## Problem description
Your answer is a copy of every line in the records where "water" appears.

[Stored data]
· · · · ·

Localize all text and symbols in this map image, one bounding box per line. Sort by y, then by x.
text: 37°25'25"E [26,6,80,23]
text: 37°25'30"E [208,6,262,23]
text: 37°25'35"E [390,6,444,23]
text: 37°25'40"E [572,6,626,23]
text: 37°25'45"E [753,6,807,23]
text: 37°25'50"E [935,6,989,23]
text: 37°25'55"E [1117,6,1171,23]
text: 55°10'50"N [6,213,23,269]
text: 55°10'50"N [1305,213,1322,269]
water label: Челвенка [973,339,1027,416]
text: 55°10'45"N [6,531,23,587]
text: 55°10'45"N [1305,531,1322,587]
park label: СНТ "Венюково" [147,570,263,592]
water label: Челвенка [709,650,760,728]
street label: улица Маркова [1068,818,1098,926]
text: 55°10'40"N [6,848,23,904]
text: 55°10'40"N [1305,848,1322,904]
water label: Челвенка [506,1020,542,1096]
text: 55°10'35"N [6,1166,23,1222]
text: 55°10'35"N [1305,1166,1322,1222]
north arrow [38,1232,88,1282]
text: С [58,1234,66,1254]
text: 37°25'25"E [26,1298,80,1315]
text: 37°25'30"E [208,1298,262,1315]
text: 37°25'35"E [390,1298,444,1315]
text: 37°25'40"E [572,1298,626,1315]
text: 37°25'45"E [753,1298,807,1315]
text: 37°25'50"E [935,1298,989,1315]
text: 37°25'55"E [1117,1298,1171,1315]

· · · · ·

## Written solution
water label: Челвенка [973,339,1027,416]
water label: Челвенка [709,650,760,728]
water label: Челвенка [506,1020,542,1096]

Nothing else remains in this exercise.